Mitch was exactly what a role model is supposed to be. He had character, and a commitment to God that the Pope would have envied. An excellent athlete, top-in-his-class student, a leader on and off the field, and a guy who tried so hard to instill these traits in me.
While Mitch was my mentor, and I admired him greatly, I thought his lifestyle was boring. In my immature mind, Mitch never did anything exciting. He never went to parties, didnt drink or smoke, and, somehow, the guy was proud he was still a virgin at twenty-three. What the hell was wrong with this guy?
Mitch tried hard to positively influence me. He and my quarterback coach, Coach Steve Kragthorpe, stayed on top of me as much as they could. They saw early on I had character issues. Of course, you cant help someone who doesnt want it or doesnt think he needs the help.
Once, they sent me to a Fellowship of Christian Athletes camp for college players in San Marcos, Texas. I went into it with the attitude that it was a huge waste of my time. Besides, I was no longer going to church anymore, so why would I bother going to the woods to pray? They never tried to send me to any other character-building program again.
As a redshirt, I did not have to worry about traveling to the out-of-town football games. I was on the scout team, which prepared our defense each week for the offense they would be facing. I took this job seriously. I would study game film of the opposing teams quarterback each week to gain knowledge of his tendencies and mannerisms.

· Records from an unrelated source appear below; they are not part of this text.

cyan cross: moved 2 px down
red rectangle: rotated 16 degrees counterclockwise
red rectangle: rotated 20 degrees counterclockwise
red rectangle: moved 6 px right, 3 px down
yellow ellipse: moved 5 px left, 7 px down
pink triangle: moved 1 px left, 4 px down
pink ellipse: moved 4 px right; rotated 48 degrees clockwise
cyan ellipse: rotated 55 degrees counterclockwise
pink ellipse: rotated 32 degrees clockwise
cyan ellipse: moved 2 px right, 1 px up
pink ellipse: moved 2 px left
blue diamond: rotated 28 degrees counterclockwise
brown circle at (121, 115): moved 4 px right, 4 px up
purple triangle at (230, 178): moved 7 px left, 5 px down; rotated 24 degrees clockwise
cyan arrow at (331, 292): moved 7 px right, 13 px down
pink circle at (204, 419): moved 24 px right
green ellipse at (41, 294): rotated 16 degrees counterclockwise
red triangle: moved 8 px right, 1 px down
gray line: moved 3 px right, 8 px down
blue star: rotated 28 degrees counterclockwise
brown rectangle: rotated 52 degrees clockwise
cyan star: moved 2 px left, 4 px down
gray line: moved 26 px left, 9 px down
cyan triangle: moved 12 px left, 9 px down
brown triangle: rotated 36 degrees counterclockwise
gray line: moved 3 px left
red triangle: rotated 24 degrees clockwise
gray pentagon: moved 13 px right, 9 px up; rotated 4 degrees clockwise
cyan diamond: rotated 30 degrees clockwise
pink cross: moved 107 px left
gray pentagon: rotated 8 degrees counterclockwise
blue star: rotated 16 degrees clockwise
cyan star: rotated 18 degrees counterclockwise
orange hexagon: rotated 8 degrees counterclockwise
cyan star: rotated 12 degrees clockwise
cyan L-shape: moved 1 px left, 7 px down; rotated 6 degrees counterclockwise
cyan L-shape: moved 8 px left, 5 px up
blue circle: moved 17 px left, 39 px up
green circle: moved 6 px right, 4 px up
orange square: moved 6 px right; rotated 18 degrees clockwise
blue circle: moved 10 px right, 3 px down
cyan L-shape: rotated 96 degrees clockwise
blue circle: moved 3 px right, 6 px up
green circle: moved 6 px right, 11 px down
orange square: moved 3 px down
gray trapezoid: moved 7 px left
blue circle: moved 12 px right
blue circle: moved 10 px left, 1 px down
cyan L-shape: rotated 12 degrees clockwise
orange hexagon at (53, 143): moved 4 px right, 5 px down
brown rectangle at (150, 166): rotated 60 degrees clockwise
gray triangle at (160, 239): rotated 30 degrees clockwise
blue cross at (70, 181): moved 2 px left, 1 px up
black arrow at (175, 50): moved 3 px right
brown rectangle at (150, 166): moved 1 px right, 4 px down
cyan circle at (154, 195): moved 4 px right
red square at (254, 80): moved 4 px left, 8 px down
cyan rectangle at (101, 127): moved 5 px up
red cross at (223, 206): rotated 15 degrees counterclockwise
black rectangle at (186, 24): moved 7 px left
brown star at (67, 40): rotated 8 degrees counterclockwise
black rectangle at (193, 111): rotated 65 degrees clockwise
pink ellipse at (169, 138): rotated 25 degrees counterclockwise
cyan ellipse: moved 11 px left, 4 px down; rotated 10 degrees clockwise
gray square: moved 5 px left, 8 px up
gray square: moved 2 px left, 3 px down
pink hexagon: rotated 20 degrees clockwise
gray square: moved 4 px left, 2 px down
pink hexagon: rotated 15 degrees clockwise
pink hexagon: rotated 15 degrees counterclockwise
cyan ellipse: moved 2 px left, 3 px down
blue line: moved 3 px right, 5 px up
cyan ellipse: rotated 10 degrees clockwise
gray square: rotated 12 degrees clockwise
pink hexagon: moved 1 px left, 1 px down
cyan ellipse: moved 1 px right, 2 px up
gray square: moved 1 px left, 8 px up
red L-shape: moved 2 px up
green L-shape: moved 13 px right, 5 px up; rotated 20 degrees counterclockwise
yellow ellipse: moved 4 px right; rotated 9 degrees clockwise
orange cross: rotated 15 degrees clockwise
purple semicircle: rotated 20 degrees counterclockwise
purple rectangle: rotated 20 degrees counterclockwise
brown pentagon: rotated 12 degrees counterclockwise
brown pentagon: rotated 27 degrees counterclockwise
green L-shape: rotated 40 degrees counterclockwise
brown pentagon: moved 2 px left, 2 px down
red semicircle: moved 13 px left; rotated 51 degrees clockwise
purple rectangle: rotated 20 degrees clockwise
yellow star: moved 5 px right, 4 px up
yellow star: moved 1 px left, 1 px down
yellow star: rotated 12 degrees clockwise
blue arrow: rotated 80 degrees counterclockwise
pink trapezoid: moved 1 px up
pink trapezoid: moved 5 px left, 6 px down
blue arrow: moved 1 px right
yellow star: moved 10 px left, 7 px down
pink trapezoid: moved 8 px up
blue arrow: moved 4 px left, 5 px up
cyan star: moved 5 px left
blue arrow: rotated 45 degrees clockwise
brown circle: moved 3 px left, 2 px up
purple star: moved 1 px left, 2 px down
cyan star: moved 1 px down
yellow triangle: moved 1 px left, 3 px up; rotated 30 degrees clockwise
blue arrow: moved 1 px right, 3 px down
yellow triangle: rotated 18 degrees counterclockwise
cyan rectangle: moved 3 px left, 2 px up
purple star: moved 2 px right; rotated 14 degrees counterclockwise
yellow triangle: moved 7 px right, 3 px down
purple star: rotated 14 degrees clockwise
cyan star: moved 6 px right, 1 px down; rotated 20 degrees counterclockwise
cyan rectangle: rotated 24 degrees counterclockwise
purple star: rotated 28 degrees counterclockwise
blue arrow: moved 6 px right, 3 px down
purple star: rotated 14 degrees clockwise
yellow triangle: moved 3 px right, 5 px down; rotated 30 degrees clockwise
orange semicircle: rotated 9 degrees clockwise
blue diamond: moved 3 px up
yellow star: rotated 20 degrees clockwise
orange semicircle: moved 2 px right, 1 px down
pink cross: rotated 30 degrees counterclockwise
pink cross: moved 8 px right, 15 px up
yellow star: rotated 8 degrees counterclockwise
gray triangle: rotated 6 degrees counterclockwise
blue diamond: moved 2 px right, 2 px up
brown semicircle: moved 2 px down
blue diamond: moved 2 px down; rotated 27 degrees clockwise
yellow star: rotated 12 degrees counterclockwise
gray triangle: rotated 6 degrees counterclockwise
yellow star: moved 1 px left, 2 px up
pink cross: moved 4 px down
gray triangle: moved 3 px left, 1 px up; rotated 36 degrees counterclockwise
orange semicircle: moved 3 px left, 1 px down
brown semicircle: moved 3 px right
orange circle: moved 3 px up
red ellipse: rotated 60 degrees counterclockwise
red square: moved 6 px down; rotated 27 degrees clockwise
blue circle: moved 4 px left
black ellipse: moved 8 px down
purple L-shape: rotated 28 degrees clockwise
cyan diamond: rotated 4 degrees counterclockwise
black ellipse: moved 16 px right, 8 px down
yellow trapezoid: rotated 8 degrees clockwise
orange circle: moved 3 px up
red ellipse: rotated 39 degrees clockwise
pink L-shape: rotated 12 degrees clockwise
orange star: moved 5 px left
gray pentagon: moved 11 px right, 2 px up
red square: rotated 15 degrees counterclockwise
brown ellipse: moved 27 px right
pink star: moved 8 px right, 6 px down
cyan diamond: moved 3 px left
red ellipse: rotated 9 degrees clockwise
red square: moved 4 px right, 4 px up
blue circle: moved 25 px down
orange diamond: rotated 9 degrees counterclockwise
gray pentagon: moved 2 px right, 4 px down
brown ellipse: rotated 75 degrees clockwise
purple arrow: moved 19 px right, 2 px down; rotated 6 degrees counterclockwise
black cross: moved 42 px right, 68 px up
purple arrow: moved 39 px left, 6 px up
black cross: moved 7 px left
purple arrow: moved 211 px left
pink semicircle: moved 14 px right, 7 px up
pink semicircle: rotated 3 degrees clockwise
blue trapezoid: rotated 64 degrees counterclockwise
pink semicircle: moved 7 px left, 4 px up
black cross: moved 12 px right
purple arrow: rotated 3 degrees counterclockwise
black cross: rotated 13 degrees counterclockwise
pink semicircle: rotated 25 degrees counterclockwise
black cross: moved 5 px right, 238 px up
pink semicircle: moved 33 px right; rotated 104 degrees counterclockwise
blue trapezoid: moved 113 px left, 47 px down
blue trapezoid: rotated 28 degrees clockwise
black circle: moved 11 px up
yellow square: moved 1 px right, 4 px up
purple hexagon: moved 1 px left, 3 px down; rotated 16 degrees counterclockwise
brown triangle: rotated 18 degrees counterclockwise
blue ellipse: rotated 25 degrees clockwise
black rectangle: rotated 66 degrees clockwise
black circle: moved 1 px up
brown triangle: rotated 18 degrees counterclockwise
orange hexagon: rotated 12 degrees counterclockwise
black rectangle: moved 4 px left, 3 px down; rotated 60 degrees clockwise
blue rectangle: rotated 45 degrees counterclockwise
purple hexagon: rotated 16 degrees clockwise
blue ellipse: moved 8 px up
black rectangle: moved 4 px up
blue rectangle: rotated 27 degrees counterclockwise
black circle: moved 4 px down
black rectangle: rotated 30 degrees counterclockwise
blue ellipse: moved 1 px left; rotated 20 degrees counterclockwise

If I could spot his tell, I would exploit it for our defense that week. This was my offense, and I ran it well.
We won the Southland Conference Championship that year. Right out of high school, and I already owned a championship ring. Not a bad start. I also won Offensive Scout Team Player of the Year. Throw in over thirty hours of college completed that first year, with a GPA above 3.0, and youve got the makings of a man with delusions of grandeur.
First impressions are often irreversible. Not because you do not have the opportunity to make a better impression later, but because most people immediately make up their minds about someone and become comfortably entrenched in their assessment. This was certainly the case with my head coach, Matt Simon. First impressions cut both ways, though.
Coach Simon did not recruit me to North Texas; he inherited me from the coaching staff that signed me but was gone when I arrived on campus in 94. He never cared much for me, often reminding me I was too short to be a quarterback. He also never forgot the partying fool I was my freshman year. No matter how good my grades were or how solid my performance on the field, he refused to seriously consider me for the starting quarterback job the next season. The first game of the season was at Missouri. He put me in late in the fourth quarter, after the game was out of reach for us. I did not do terrible for the limited time I played. After that, I was relegated to third, and even fourth on the depth chart.
It used to piss me off when we would be losing and he would make a quarterback change, only to go with one of the new quarterbacks hed recruited. Eventually, he found a way to completely get me out of the way. One week, when our secondary was stretched thin with injuries, he offered me to the defensive coaches. His logic was that I was an athlete who could, theoretically, play free safety because, as a quarterback who studied defenses, I knew everything a free safety did in every coverage.
I was never built to play defense. Defensive guys have an aggressiveness about them that cannot be imitated. Being a competitor was never a problem. I was as big of a competitor as there ever was. Hitting people, however, was something I could never get comfortable with. As a quarterback, we spent our entire careers avoiding contact. Now I was being coached to collide with people at full speed.